Biaya Operasional yang Lebih Hemat dalam Jangka Panjang
Penggunaan bus listrik menawarkan potensi penghematan signifikan dalam jangka panjang. Hal ini terutama terlihat pada pengurangan biaya bahan bakar minyak (BBM) dan perawatan.
Direktur PT Efisiensi Putra Utama, Ervinda Salsabila, menjelaskan bahwa penghematan ini akan semakin terasa seiring berjalannya waktu. Efisiensi pada pemeliharaan juga akan menjadi faktor penghematan yang signifikan.
Namun, keuntungan tersebut belum begitu terlihat jika bus listrik hanya dioperasikan kurang dari lima tahun. Ini menjadi tantangan tersendiri bagi perusahaan otobus (PO) yang terbiasa dengan siklus peremajaan armada yang lebih cepat.
Tantangan Peremajaan Armada dan Mindset Perusahaan
PO Efisiensi memiliki kebiasaan memperbarui seluruh armadanya setiap dua tahun sekali, termasuk mengganti bodi dan sasis. Kebijakan ini mencerminkan komitmen mereka terhadap branding armada yang selalu baru.
Praktik tersebut tentu bertolak belakang dengan potensi penghematan jangka panjang yang ditawarkan oleh bus listrik. Untuk itu, dibutuhkan perubahan pola pikir dan strategi bisnis yang lebih berjangka panjang.
Vinda menekankan perlunya pergeseran mindset dalam pengelolaan armada. Perusahaan harus mampu melihat keuntungan jangka panjang, melampaui periode peremajaan armada dua tahunan yang sudah menjadi kebiasaan.

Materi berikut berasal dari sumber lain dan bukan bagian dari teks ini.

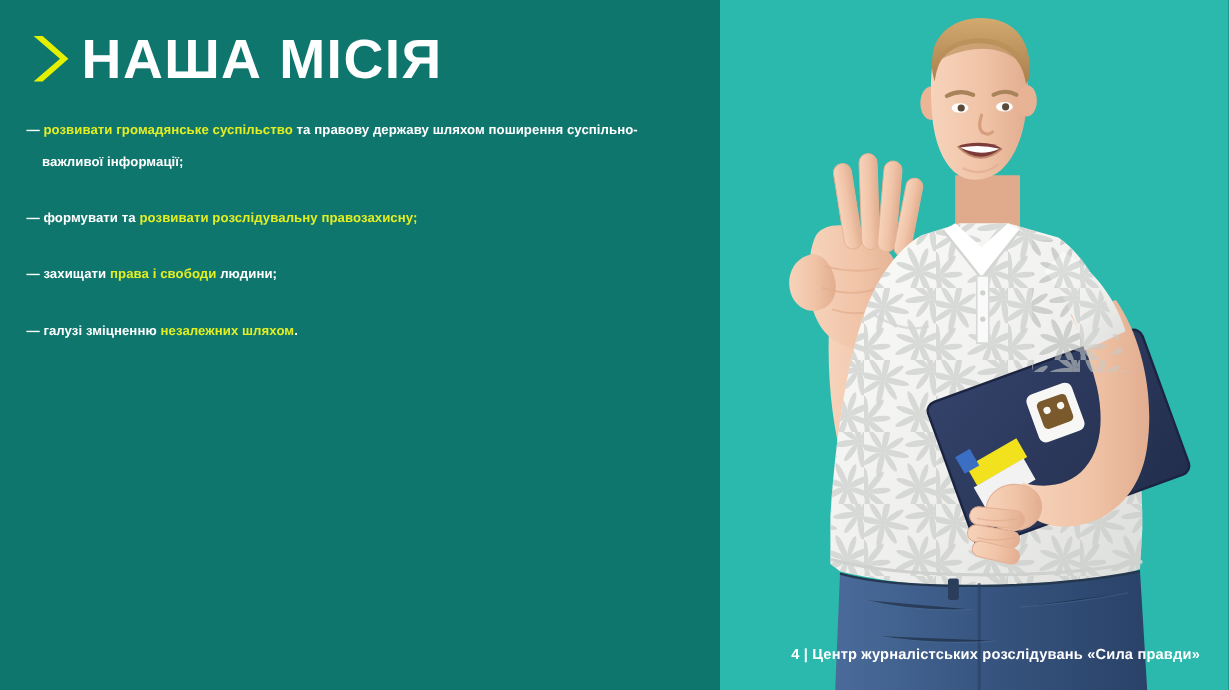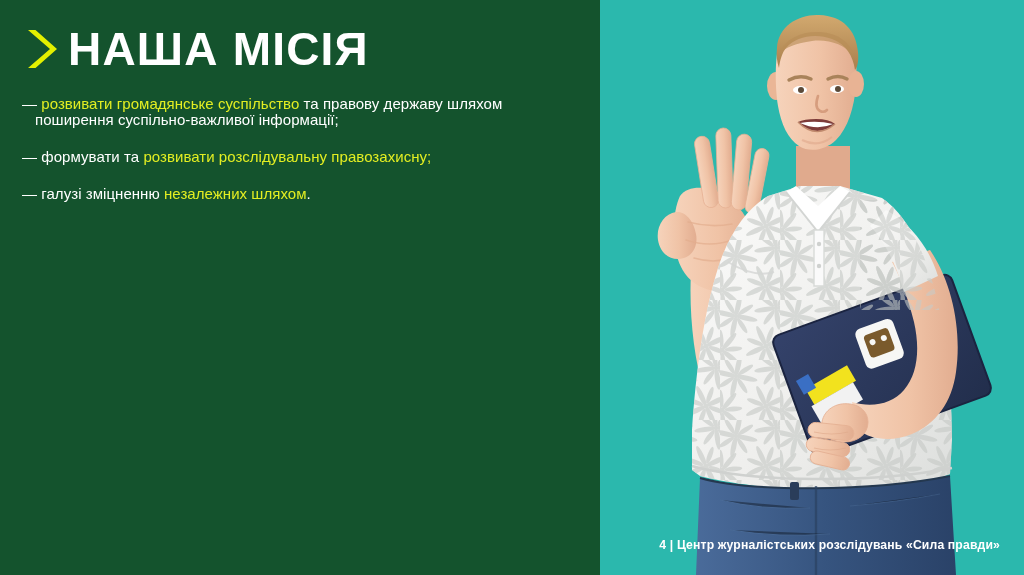--- a/index.html
+++ b/index.html
@@ -12,7 +12,7 @@
   #slide{
     position:absolute;inset:0;
     width:1024px;height:575px;
-    background:#14532d;
+    background:#0f766e;
     overflow:hidden;
   }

Investasi Awal yang Tinggi, Keuntungan Jangka Panjang yang Menjanjikan
Meskipun biaya operasional lebih rendah dalam jangka panjang, pembelian awal bus listrik membutuhkan investasi yang lebih besar daripada bus konvensional. Hal ini menjadi pertimbangan utama bagi perusahaan otobus.
Namun, dengan mempertimbangkan penghematan BBM, perawatan, dan efisiensi operasional dalam jangka waktu lebih dari lima tahun, investasi awal tersebut berpotensi memberikan keuntungan yang signifikan.
Gambar bus baru PO Efisiensi dengan bodi Jetbus 5 menunjukkan keseriusan perusahaan dalam mengeksplorasi penggunaan bus listrik. Inovasi ini menandai langkah maju dalam industri transportasi, mengarah pada sistem yang lebih ramah lingkungan dan ekonomis.
Kesimpulannya, transisi ke bus listrik membutuhkan perencanaan matang dan perubahan pola pikir. Meskipun investasi awal tinggi, keuntungan jangka panjang yang ditawarkan menjanjikan masa depan yang lebih berkelanjutan dan efisien bagi industri transportasi di Indonesia. Keberhasilan uji coba ini menjadi langkah awal yang positif dalam pengembangan transportasi ramah lingkungan di Indonesia.